MATERIAL PROVIDED
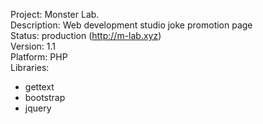 Project: Monster Lab.  
Description: Web development studio joke promotion page   
Status: production (http://m-lab.xyz)  
Version: 1.1  
Platform: PHP  
Libraries:  
- gettext  
- bootstrap  
- jquery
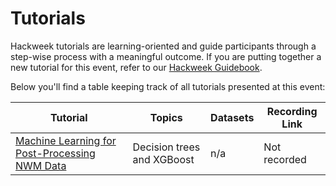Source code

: # Tutorials

Hackweek tutorials are learning-oriented and guide participants through a step-wise process with a meaningful outcome. If you are putting together a new tutorial for this event, refer to our [Hackweek Guidebook](https://guidebook.hackweek.io/training/tutorials/index.html).

Below you'll find a table keeping track of all tutorials presented at this event:

| Tutorial | Topics | Datasets |  Recording Link |
| -  | - | - |  - |
| [Machine Learning for Post-Processing NWM Data](./decision_trees/01.script/01.tutorial_post_processing_xgboost_tuning.ipynb) | Decision trees and XGBoost | n/a |  Not recorded |
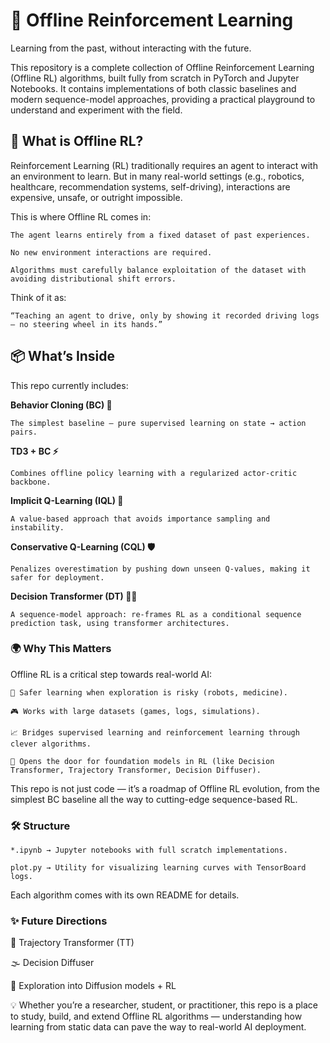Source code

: # **🧩 Offline Reinforcement Learning**

Learning from the past, without interacting with the future.

This repository is a complete collection of Offline Reinforcement Learning (Offline RL) algorithms, built fully from scratch in PyTorch and Jupyter Notebooks.
It contains implementations of both classic baselines and modern sequence-model approaches, providing a practical playground to understand and experiment with the field.

## **🚀 What is Offline RL?**

Reinforcement Learning (RL) traditionally requires an agent to interact with an environment to learn. But in many real-world settings (e.g., robotics, healthcare, recommendation systems, self-driving), interactions are expensive, unsafe, or outright impossible.

This is where Offline RL comes in:

    The agent learns entirely from a fixed dataset of past experiences.
    
    No new environment interactions are required.
    
    Algorithms must carefully balance exploitation of the dataset with avoiding distributional shift errors.

Think of it as:

    “Teaching an agent to drive, only by showing it recorded driving logs — no steering wheel in its hands.”

## **📦 What’s Inside**

This repo currently includes:

**Behavior Cloning (BC) 🐣**

    The simplest baseline — pure supervised learning on state → action pairs.

**TD3 + BC ⚡**

    Combines offline policy learning with a regularized actor-critic backbone.

**Implicit Q-Learning (IQL) 🔎**

    A value-based approach that avoids importance sampling and instability.

**Conservative Q-Learning (CQL) 🛡️**

    Penalizes overestimation by pushing down unseen Q-values, making it safer for deployment.

**Decision Transformer (DT) 🤖✨**

    A sequence-model approach: re-frames RL as a conditional sequence prediction task, using transformer architectures.

### **🌍 Why This Matters**

Offline RL is a critical step towards real-world AI:

    🌱 Safer learning when exploration is risky (robots, medicine).
    
    🎮 Works with large datasets (games, logs, simulations).
    
    📈 Bridges supervised learning and reinforcement learning through clever algorithms.
    
    🧠 Opens the door for foundation models in RL (like Decision Transformer, Trajectory Transformer, Decision Diffuser).

This repo is not just code — it’s a roadmap of Offline RL evolution, from the simplest BC baseline all the way to cutting-edge sequence-based RL.

### **🛠️ Structure**

    *.ipynb → Jupyter notebooks with full scratch implementations.
    
    plot.py → Utility for visualizing learning curves with TensorBoard logs.

Each algorithm comes with its own README for details.

### **✨ Future Directions**

📖 Trajectory Transformer (TT)

🌫️ Decision Diffuser

🧬 Exploration into Diffusion models + RL

💡 Whether you’re a researcher, student, or practitioner, this repo is a place to study, build, and extend Offline RL algorithms — understanding how learning from static data can pave the way to real-world AI deployment.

EXERCISE BRIEF
Copy out the text of every entry above word for word, leaving out the pictures.

RESULT OF THIS TASK
 Project: Monster Lab.  
Description: Web development studio joke promotion page   
Status: production (http://m-lab.xyz)  
Version: 1.1  
Platform: PHP  
Libraries:  
- gettext  
- bootstrap  
- jquery
Source code

: # Tutorials

Hackweek tutorials are learning-oriented and guide participants through a step-wise process with a meaningful outcome. If you are putting together a new tutorial for this event, refer to our [Hackweek Guidebook](https://guidebook.hackweek.io/training/tutorials/index.html).

Below you'll find a table keeping track of all tutorials presented at this event:

| Tutorial | Topics | Datasets |  Recording Link |
| -  | - | - |  - |
| [Machine Learning for Post-Processing NWM Data](./decision_trees/01.script/01.tutorial_post_processing_xgboost_tuning.ipynb) | Decision trees and XGBoost | n/a |  Not recorded |
Source code

: # **🧩 Offline Reinforcement Learning**

Learning from the past, without interacting with the future.

This repository is a complete collection of Offline Reinforcement Learning (Offline RL) algorithms, built fully from scratch in PyTorch and Jupyter Notebooks.
It contains implementations of both classic baselines and modern sequence-model approaches, providing a practical playground to understand and experiment with the field.

## **🚀 What is Offline RL?**

Reinforcement Learning (RL) traditionally requires an agent to interact with an environment to learn. But in many real-world settings (e.g., robotics, healthcare, recommendation systems, self-driving), interactions are expensive, unsafe, or outright impossible.

This is where Offline RL comes in:

    The agent learns entirely from a fixed dataset of past experiences.
    
    No new environment interactions are required.
    
    Algorithms must carefully balance exploitation of the dataset with avoiding distributional shift errors.

Think of it as:

    “Teaching an agent to drive, only by showing it recorded driving logs — no steering wheel in its hands.”

## **📦 What’s Inside**

This repo currently includes:

**Behavior Cloning (BC) 🐣**

    The simplest baseline — pure supervised learning on state → action pairs.

**TD3 + BC ⚡**

    Combines offline policy learning with a regularized actor-critic backbone.

**Implicit Q-Learning (IQL) 🔎**

    A value-based approach that avoids importance sampling and instability.

**Conservative Q-Learning (CQL) 🛡️**

    Penalizes overestimation by pushing down unseen Q-values, making it safer for deployment.

**Decision Transformer (DT) 🤖✨**

    A sequence-model approach: re-frames RL as a conditional sequence prediction task, using transformer architectures.

### **🌍 Why This Matters**

Offline RL is a critical step towards real-world AI:

    🌱 Safer learning when exploration is risky (robots, medicine).
    
    🎮 Works with large datasets (games, logs, simulations).
    
    📈 Bridges supervised learning and reinforcement learning through clever algorithms.
    
    🧠 Opens the door for foundation models in RL (like Decision Transformer, Trajectory Transformer, Decision Diffuser).

This repo is not just code — it’s a roadmap of Offline RL evolution, from the simplest BC baseline all the way to cutting-edge sequence-based RL.

### **🛠️ Structure**

    *.ipynb → Jupyter notebooks with full scratch implementations.
    
    plot.py → Utility for visualizing learning curves with TensorBoard logs.

Each algorithm comes with its own README for details.

### **✨ Future Directions**

📖 Trajectory Transformer (TT)

🌫️ Decision Diffuser

🧬 Exploration into Diffusion models + RL

💡 Whether you’re a researcher, student, or practitioner, this repo is a place to study, build, and extend Offline RL algorithms — understanding how learning from static data can pave the way to real-world AI deployment.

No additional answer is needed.